Hasta el siglo XVII, todo se había limitado al estudio de las magnitudes constantes y al de las conexiones fijas entre ellas. Luego, con la astronomía y la mecánica surgió la necesidad de aplicarla a los procesos y el movimiento, y así se comenzaron a estudiar las magnitudes variables.
En primer término, la magnitud variable de Descartes resultó un viraje, pues introdujo el movimiento y con él, la dialéctica, y a continuación surgió la necesidad del cálculo diferencial e integral.
Pero el propio concepto de magnitud resultaba vago e indefinido. Quizá por la circunstancia de que la matemática no trataba directamente con magnitudes sino con las cifras que las expresaban.
Por eso, hasta mediados del siglo XIX, el objeto de ella se refería a las propiedades métricas y las relaciones entre distintos tipos de magnitudes. No estudiaba las propiedades concretas de las magnitudes concretas, sino las propiedades y relaciones de la naturaleza matemática, es decir, hacía abstracción de su contenido.
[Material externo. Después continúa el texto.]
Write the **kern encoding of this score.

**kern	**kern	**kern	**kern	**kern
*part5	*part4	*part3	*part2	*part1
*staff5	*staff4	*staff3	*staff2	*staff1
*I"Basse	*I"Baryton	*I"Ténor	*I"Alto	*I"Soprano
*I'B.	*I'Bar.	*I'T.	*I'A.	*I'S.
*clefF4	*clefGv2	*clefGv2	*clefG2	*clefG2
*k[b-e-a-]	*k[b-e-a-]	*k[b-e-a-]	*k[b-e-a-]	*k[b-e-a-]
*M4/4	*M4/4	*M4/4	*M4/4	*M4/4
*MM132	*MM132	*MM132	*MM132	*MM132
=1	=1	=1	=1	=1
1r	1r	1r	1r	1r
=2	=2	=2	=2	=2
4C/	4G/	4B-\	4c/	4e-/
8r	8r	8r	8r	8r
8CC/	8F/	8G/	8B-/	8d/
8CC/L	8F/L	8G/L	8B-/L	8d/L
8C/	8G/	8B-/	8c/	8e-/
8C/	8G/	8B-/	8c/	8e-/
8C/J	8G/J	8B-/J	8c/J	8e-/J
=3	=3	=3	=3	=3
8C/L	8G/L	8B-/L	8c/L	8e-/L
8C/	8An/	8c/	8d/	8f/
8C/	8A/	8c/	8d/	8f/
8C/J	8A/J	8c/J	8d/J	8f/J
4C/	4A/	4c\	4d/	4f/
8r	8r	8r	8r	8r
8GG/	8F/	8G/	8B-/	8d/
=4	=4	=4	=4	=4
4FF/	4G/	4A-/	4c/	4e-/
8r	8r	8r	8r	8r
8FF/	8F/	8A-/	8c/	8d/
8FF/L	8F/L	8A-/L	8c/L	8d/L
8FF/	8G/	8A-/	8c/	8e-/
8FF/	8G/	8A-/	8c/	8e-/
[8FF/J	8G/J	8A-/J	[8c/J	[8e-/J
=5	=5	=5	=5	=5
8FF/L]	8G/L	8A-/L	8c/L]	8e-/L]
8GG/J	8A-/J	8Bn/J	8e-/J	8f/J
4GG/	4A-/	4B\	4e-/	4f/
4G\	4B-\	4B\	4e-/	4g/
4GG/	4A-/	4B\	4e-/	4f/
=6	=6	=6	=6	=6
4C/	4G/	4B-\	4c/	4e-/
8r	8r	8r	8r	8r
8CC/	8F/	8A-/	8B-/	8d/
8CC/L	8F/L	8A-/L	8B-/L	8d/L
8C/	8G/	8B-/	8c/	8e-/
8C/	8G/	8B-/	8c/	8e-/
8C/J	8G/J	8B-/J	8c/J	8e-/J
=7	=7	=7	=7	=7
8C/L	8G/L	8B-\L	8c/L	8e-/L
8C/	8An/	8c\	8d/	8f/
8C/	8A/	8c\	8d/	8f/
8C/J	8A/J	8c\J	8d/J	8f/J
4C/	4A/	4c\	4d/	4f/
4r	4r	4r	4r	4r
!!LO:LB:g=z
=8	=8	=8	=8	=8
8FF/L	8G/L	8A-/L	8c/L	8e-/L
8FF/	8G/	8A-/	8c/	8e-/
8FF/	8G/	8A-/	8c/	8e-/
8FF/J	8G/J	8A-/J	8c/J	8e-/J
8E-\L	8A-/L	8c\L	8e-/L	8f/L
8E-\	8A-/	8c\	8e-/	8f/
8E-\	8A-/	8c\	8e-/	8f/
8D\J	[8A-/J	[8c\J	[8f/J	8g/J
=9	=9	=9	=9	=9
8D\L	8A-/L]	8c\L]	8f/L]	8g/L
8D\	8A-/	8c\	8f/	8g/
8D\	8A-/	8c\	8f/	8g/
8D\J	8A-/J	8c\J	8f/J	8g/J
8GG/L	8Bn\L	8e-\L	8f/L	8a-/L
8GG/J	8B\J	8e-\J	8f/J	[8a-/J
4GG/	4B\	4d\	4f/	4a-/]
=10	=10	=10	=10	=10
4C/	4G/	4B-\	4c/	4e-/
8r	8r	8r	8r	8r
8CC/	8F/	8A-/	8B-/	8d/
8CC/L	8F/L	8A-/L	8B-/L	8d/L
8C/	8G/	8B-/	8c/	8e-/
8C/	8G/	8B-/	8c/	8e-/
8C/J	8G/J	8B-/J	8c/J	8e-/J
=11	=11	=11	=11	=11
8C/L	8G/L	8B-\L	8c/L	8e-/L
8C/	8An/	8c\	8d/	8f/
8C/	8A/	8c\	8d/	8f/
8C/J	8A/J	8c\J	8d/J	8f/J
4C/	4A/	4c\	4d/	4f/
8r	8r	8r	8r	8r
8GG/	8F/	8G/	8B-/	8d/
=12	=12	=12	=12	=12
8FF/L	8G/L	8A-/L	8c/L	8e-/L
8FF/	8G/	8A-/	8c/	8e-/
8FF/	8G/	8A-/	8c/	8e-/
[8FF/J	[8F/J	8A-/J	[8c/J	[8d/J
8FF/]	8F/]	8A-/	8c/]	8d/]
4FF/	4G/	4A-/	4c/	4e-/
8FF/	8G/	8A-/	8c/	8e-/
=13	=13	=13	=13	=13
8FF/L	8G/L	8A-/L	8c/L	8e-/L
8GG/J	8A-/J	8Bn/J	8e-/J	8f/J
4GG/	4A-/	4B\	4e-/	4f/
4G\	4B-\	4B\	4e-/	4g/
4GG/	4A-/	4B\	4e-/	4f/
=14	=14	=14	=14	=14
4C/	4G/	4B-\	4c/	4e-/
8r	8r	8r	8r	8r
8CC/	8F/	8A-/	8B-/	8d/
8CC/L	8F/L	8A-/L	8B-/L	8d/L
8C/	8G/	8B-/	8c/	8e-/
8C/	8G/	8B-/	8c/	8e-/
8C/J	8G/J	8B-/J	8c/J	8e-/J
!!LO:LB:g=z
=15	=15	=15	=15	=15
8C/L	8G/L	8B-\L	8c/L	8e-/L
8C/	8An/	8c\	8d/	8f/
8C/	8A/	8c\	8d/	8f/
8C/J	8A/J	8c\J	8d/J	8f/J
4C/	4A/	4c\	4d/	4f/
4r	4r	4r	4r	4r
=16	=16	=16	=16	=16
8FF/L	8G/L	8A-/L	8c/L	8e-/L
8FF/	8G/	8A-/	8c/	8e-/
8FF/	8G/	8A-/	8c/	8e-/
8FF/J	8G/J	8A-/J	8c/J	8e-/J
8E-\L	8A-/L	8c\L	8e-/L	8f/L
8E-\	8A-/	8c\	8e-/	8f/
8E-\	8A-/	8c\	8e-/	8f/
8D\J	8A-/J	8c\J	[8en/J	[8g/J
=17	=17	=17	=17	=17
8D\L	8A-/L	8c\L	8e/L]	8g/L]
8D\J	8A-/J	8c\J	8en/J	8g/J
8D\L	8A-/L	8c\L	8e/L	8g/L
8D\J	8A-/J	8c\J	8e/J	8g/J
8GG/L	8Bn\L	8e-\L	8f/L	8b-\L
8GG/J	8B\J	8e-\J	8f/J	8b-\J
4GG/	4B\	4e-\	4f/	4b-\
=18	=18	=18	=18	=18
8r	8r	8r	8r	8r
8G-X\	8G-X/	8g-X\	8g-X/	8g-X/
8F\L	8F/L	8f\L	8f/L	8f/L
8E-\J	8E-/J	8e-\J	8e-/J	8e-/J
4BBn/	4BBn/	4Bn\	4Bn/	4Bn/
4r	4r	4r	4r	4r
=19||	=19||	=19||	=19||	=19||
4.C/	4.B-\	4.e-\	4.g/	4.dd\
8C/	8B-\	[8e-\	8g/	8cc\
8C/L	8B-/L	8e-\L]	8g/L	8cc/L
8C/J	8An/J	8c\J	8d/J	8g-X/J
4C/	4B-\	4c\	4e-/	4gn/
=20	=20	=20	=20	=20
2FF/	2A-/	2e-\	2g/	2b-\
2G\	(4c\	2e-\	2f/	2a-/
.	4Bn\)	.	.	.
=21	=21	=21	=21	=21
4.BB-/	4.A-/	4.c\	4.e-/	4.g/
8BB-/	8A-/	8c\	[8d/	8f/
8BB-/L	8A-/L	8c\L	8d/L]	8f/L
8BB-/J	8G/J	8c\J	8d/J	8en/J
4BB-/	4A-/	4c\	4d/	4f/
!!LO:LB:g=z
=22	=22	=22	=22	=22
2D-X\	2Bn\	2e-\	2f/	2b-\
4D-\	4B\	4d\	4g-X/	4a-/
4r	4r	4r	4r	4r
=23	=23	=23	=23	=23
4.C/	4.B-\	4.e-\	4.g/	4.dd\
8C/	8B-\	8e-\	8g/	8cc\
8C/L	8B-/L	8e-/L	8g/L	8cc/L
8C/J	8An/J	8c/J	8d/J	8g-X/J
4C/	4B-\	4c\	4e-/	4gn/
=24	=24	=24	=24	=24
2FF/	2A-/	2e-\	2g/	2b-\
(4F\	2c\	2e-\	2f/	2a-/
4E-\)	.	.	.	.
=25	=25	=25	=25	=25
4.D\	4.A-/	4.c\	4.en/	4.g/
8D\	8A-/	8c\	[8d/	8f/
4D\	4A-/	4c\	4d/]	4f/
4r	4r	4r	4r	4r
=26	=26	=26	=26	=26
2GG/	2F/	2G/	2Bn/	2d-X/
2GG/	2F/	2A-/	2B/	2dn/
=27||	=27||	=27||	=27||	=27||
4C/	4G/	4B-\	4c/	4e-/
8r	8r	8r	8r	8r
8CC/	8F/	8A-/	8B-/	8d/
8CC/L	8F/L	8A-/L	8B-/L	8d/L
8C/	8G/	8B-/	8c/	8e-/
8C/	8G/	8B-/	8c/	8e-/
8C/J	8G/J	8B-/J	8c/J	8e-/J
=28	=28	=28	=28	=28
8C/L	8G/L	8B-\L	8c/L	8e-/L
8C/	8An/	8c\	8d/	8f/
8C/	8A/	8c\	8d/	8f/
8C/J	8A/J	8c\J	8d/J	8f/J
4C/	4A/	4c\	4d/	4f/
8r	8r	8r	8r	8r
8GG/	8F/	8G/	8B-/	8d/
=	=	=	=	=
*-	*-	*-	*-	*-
Frecuentemente, en la matemática el concepto de magnitud y el de número se identifica con el de cantidad, toda la matemática que estudia dependencias entre magnitudes se califica de cuantitativa. Algunos investigadores diferencian la matemática anterior como cuantitativa, en tanto que la actual sería cualitativa. Algo de eso hay. La geometría no euclidiana constituyó, pues, una gran revolución y fue así como Lobachevski y Bolyai, con su geometría hiperbólica no euclidiana y la geometría elíptica de Riemann, concretaron un enfoque más abstracto y general.
La matemática moderna se abrió paso por la utilización amplia del método axiomático luego de descubiertas las geometrías no euclidianas, y después, por la aparición de la teoría abstracta de los conjuntos, creada por Cantor. Por esta última, todos los objetos matemáticos, sean números, funciones, vectores, matrices, se analizan desde un mismo punto de vista, considerándose elementos de un determinado conjunto, y sujetos a todas las correlaciones y leyes establecidas por la teoría de los conjuntos.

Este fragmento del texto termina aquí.